Applicable when business is setting up its E-commerce website for the first time

In [None]:
product_descriptions = pd.read_csv('product_descriptions.csv.zip')
product_descriptions.shape

#### Checking for missing values

In [None]:
# Missing values

product_descriptions = product_descriptions.dropna()
product_descriptions.shape
product_descriptions.head()

In [None]:
product_descriptions1 = product_descriptions.head(500)
# product_descriptions1.iloc[:,1]

product_descriptions1["product_description"].head(10)

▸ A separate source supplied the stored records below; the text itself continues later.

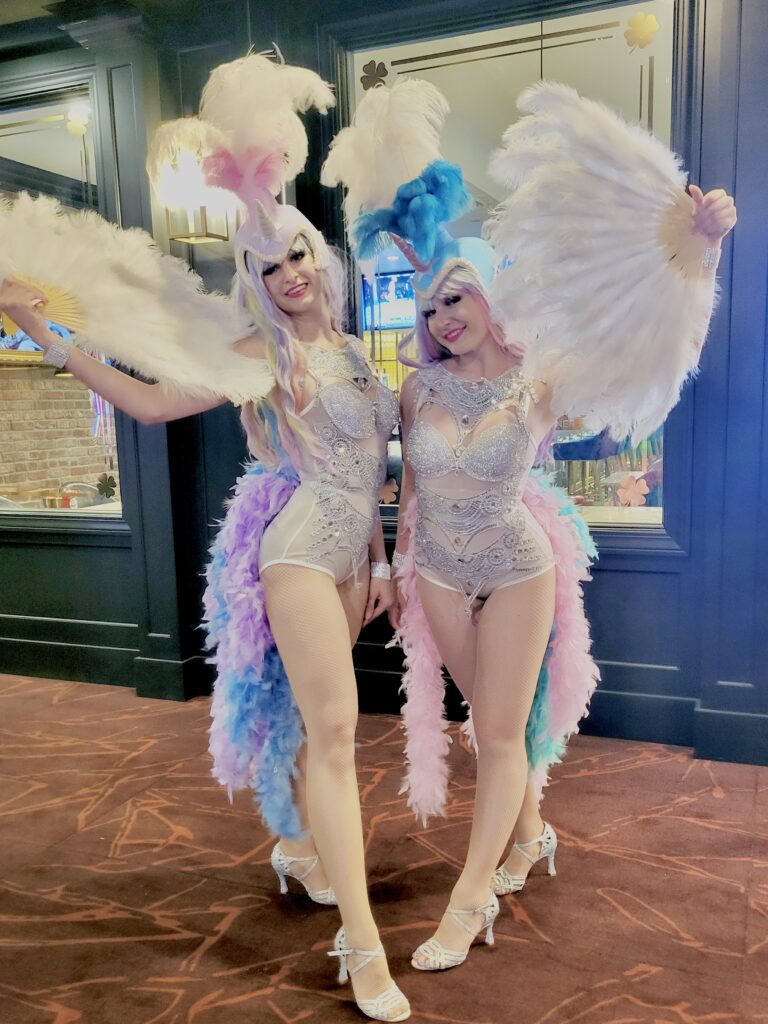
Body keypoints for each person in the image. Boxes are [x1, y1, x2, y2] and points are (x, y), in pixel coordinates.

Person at [0, 54, 410, 1024]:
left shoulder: (353, 351)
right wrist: (47, 336)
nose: (292, 274)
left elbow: (384, 467)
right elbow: (146, 403)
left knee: (319, 728)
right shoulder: (257, 354)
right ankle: (361, 941)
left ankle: (303, 847)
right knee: (346, 733)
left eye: (300, 255)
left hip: (357, 554)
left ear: (320, 255)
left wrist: (388, 556)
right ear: (256, 282)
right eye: (270, 267)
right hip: (301, 549)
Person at [324, 76, 737, 973]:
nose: (441, 315)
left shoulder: (540, 379)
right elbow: (406, 487)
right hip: (435, 567)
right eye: (430, 306)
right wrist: (392, 564)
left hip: (516, 564)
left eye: (455, 298)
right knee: (483, 725)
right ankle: (532, 835)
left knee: (502, 733)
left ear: (487, 300)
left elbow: (645, 350)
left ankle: (469, 901)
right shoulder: (416, 386)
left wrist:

#### Feature extraction from product descriptions

Converting the text in product description into numerical data for analysis

In [None]:
vectorizer = TfidfVectorizer(stop_words='english')
X1 = vectorizer.fit_transform(product_descriptions1["product_description"])
X1

#### Visualizing product clusters in subset of data

In [None]:
# Fitting K-Means to the dataset

X=X1

kmeans = KMeans(n_clusters = 10, init = 'k-means++')
y_kmeans = kmeans.fit_predict(X)
plt.plot(y_kmeans, ".")
plt.show()


F

In [None]:
def print_cluster(i):
    print("Cluster %d:" % i),
    for ind in order_centroids[i, :10]:
        print(' %s' % terms[ind]),
    print

## Output
* Recommendation of product based on the current product selected by user.
* To recommend related product based on, Frequently bought together. 

#### Top words in each cluster based on product description

In [None]:
# # Optimal clusters is 

true_k = 10

model = KMeans(n_clusters=true_k, init='k-means++', max_iter=100, n_init=1)
model.fit(X1)

print("Top terms per cluster:")
order_centroids = model.cluster_centers_.argsort()[:, ::-1]
terms = vectorizer.get_feature_names()
for i in range(true_k):
    print_cluster(i)

#### Predicting clusters based on key search words

In [None]:
def show_recommendations(product):
    #print("Cluster ID:")
    Y = vectorizer.transform([product])
    prediction = model.predict(Y)
    #print(prediction)
    print_cluster(prediction[0])

* **Keyword : ** cutting tool

In [None]:
show_recommendations("cutting tool")

* **Keyword : **spray paint

In [None]:
show_recommendations("spray paint")

* **Keyword : **steel drill

In [None]:
show_recommendations("steel drill")

In case a word appears in multiple clusters, the algorithm chooses the cluster with the highest frequency of occurance of the word.

* **Keyword : **water

In [None]:
show_recommendations("water")

Once a cluster is identified based on the user's search words, the recommendation system can display items from the corresponding product clusters based on the product descriptions.

#### Summary: 

This works best if a business is setting up its e-commerce website for the first time and does not have user-item purchase/rating history to start with initally. This recommendation system will help the users get a good recommendation to start with and once the buyers have a purchased history, the recommendation engine can use the model based collaborative filtering technique.